H.E. Sigerist, A history of Medicine, Oxford 1961 (si veda in particolare il vol. II, pp. 44ss.).

 

ASCLEPIO

Mitico eroe greco, accolto, poi, nel consesso degli dei come dio della medicina. Nell'Iliade Omero (sec. X ca. a.C.) è un mortale, e il «medico irreprensibile». Secondo il mito omerico avrebbe appreso l’arte della medicina dal dottissimo centauro Chirone, mentre secondo Esiodo (fiorito fra il IX e l’VIII secolo a.C.) e secondo Pindaro (518-438 a.C.) Asclepio sarebbe figlio di Apollo e di Coronide.

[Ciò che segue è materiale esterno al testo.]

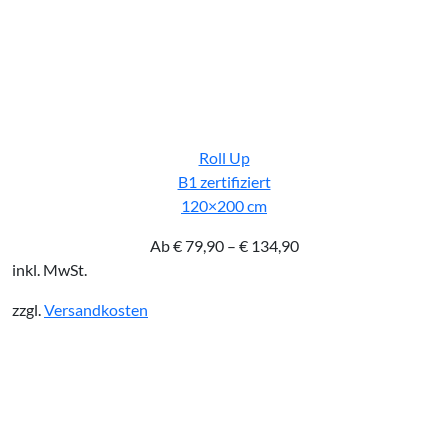
Roll Up
B1 zertifiziert
120×200 cm
Ab
€
79,90
–
€
134,90
inkl. MwSt.
zzgl.
Versandkosten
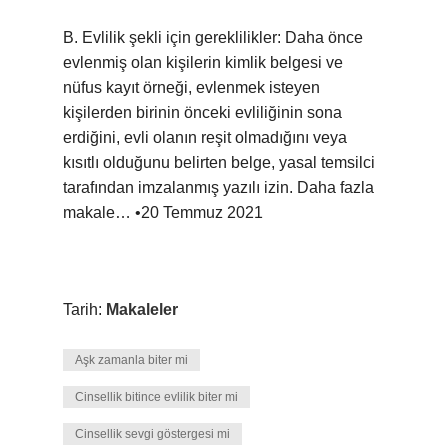
B. Evlilik şekli için gereklilikler: Daha önce
evlenmiş olan kişilerin kimlik belgesi ve
nüfus kayıt örneği, evlenmek isteyen
kişilerden birinin önceki evliliğinin sona
erdiğini, evli olanın reşit olmadığını veya
kısıtlı olduğunu belirten belge, yasal temsilci
tarafından imzalanmış yazılı izin. Daha fazla
makale… •20 Temmuz 2021
Tarih:
Makaleler
Aşk zamanla biter mi
Cinsellik bitince evlilik biter mi
Cinsellik sevgi göstergesi mi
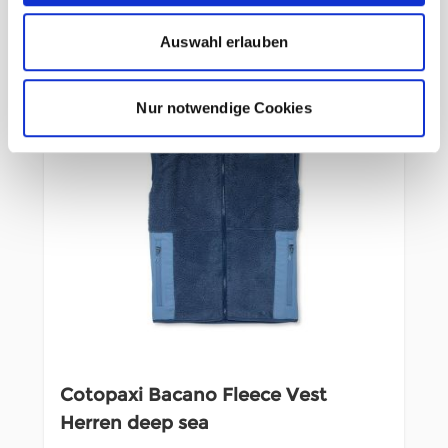
Auswahl erlauben
Nur notwendige Cookies
Cotopaxi Bacano Fleece Vest
Herren deep sea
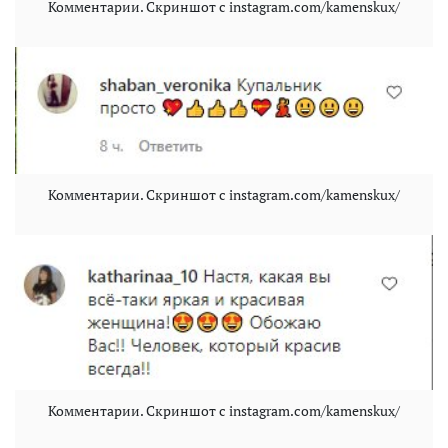
Комментарии. Скриншот с instagram.com/kamenskux/
Комментарии. Скриншот с instagram.com/kamenskux/
Комментарии. Скриншот с instagram.com/kamenskux/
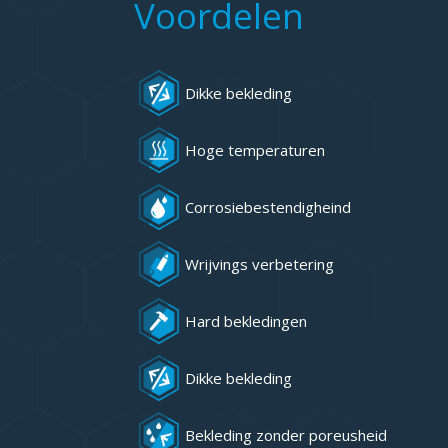
Voordelen
Dikke bekleding
Hoge temperaturen
Corrosiebestendigheind
Wrijvings verbetering
Hard bekledingen
Dikke bekleding
Bekleding zonder poreusheid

Avendo osato resuscitare Ippolito, fu incenerito da Zeus con un fulmine, ma poi divinizzato. Questa è la versione più comune e più semplice del mito di Asclepio, che veniva data, però, in forme diverse ad Epidauro, in Messenia e nell’Arcadia meridionale. A questo dio si assegnò come moglie Epione e lo si fece padre di Podalirio e Macaone, i medici - secondo Omero - dell'esercito achèo durante la guerra di Troia, oltre alle personificazioni Igea (La salute), Panacea (La guaritrice d'ogni male), Iaso (Il guaritore) e, aggiunta ateniese, Aceso (La guarigione). Durante tutto il Medioevo prevalse, più o meno storpiata e con i nomi più o meno maltrattati, la versione che abbiamo detto più comune del mito.

 Bibliografia

G.G. Porro. Asclepio. Milano 1911; E.J. Edelstein. Asclepius. New York 1945.

 

INCUBAZIONE

Era il metodo adottato negli antichi Asclepièi per la cura dei malati che vi si recavano come ad un luogo le cui caratteristiche potrebbero esser definite un incrocio fra il nostro ospizio (che solo dal XVIII secolo in avanti si trasformerà in vero e proprio ospedale) ed un luogo miracoloso. Nell'Asclepièo si somministravano particolari bevande al malato e lo si poneva a dormire in un apposito sacello, sdraiato a terra e, generalmente, sopra una pelle di capra. Durante il sonno si dice che, in generale, apparisse in sogno al malato il dio Asclepio il quale gli indicava la cura e che, comunque, il sogno che il malato avesse fatto era senza dubbio inviato dal Dio e conteneva l'indicazione terapeutica. Destatosi, il paziente doveva narrare il sogno ad un apposito sacerdote (definito, per lo più, iatrōmantis, ossia medico indovino} il quale interpretava il sogno e prescriveva la cura. Incubazione era, appunto, il sonno nel sacello. Tutta la prassi era regolata da un sacerdote capo, detto phōlarkos (capo, direttore dell'incubazione). Di questo tipo di terapia—che spesso portava alla guarigione— ci restano testimonianze innumerevoli soprattutto negli ex voto venuti alla luce durante gli scavi archeologici di molti Asclepièi.